EXERCISE INSTRUCTIONS: A complete answer lists every line of the material where the string "will" occurs.

INPUT:
• • •
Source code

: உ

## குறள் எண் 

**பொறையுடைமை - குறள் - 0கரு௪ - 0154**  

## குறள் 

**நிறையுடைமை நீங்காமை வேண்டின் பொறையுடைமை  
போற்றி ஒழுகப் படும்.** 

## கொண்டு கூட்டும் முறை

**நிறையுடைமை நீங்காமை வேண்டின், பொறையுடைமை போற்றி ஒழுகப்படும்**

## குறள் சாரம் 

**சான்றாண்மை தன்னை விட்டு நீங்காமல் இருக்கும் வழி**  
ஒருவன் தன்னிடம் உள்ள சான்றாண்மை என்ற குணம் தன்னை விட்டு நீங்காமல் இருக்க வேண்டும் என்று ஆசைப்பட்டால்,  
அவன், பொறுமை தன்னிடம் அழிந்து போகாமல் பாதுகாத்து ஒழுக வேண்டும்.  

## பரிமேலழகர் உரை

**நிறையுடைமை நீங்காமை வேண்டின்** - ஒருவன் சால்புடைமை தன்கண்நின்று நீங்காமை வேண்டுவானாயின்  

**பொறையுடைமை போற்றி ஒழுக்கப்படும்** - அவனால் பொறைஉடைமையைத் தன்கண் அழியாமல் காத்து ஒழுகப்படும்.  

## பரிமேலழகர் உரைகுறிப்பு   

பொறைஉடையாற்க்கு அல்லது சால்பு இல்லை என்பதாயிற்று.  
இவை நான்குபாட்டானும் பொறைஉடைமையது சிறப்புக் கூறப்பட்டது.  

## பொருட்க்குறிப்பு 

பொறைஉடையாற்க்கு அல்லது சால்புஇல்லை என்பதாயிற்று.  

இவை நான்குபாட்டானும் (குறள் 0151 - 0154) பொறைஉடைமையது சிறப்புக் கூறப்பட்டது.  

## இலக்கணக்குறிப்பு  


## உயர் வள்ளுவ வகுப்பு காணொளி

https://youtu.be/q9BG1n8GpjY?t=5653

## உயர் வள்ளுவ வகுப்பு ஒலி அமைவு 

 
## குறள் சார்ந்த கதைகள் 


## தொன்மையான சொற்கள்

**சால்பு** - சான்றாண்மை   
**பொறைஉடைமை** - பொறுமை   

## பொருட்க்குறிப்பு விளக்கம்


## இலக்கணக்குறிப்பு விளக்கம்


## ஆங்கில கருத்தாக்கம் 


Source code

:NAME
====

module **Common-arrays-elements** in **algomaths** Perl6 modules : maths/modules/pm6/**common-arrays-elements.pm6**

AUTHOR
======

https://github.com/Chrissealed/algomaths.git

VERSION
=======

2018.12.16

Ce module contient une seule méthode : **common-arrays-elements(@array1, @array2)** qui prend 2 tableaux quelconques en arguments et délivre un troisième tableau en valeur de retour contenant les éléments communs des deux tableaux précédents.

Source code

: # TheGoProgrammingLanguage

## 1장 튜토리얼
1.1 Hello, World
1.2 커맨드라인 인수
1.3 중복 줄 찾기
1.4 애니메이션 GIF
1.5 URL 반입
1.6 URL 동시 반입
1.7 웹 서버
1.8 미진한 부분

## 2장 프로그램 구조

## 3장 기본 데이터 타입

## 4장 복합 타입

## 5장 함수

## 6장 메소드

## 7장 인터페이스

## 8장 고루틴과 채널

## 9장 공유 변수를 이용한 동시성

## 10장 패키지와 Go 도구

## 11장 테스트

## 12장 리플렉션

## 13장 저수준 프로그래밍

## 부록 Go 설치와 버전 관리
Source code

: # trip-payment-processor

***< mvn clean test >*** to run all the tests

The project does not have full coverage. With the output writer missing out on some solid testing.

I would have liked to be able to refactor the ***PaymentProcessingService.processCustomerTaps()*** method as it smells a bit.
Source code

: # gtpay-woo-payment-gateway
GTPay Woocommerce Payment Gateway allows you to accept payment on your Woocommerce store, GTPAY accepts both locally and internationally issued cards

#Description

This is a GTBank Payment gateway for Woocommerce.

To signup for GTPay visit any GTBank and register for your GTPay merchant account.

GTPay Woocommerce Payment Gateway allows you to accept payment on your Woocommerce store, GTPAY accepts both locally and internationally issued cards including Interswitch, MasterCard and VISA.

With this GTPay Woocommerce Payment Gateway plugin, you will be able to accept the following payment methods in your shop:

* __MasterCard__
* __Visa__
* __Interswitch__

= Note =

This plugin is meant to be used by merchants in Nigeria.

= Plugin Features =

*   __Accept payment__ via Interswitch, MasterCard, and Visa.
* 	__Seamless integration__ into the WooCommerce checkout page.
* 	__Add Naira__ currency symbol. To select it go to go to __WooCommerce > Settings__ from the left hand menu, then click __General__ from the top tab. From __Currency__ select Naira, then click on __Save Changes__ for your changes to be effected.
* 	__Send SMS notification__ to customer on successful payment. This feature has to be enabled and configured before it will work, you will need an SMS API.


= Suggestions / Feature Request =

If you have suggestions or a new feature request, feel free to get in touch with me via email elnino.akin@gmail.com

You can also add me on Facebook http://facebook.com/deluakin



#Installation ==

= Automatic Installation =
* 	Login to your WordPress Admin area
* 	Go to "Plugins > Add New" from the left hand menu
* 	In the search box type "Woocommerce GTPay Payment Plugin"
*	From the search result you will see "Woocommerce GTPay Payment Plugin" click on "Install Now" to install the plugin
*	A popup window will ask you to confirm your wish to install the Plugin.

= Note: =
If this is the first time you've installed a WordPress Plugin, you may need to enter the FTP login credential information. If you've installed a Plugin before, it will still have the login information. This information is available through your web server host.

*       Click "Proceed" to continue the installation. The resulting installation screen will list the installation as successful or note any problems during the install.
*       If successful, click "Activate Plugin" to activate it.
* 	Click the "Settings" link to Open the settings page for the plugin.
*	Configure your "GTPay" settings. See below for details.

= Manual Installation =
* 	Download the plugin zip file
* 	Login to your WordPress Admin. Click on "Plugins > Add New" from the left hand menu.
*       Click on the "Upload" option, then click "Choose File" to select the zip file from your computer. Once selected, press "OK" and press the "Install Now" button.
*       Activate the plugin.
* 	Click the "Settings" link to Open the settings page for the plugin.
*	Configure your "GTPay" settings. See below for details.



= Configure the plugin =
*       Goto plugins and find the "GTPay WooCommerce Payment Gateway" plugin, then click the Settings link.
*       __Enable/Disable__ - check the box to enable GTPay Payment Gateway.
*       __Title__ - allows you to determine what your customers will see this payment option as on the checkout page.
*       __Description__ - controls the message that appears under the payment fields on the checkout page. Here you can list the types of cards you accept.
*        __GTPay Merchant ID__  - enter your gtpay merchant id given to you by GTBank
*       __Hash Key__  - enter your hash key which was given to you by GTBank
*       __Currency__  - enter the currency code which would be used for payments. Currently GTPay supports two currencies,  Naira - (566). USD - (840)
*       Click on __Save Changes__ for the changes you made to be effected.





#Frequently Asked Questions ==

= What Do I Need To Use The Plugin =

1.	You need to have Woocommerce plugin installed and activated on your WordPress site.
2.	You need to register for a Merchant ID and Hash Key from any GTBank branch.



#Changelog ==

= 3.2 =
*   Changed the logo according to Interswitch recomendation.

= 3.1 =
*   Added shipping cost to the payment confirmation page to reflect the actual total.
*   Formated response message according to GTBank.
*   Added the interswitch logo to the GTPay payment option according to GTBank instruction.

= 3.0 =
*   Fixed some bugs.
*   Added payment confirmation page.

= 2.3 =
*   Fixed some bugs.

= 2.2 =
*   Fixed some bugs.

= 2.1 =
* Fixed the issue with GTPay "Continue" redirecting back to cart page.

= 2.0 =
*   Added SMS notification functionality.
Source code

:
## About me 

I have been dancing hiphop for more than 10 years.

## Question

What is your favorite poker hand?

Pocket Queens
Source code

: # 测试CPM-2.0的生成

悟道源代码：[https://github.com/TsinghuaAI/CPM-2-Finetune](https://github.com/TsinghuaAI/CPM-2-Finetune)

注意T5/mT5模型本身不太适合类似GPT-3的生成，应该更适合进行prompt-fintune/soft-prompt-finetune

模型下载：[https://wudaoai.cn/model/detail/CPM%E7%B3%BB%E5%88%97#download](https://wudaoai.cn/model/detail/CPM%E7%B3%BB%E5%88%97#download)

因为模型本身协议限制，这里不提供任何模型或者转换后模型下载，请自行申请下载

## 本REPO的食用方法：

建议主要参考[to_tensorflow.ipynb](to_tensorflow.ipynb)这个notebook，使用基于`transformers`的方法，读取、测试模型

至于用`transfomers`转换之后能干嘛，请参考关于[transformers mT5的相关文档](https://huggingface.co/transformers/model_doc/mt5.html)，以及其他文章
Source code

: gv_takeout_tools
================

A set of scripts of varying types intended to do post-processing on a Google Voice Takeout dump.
• • •
EXPECTED OUTPUT:
With this GTPay Woocommerce Payment Gateway plugin, you will be able to accept the following payment methods in your shop:
* 	__Send SMS notification__ to customer on successful payment. This feature has to be enabled and configured before it will work, you will need an SMS API.
*	From the search result you will see "Woocommerce GTPay Payment Plugin" click on "Install Now" to install the plugin
*	A popup window will ask you to confirm your wish to install the Plugin.
If this is the first time you've installed a WordPress Plugin, you may need to enter the FTP login credential information. If you've installed a Plugin before, it will still have the login information. This information is available through your web server host.
*       Click "Proceed" to continue the installation. The resulting installation screen will list the installation as successful or note any problems during the install.
*       __Title__ - allows you to determine what your customers will see this payment option as on the checkout page.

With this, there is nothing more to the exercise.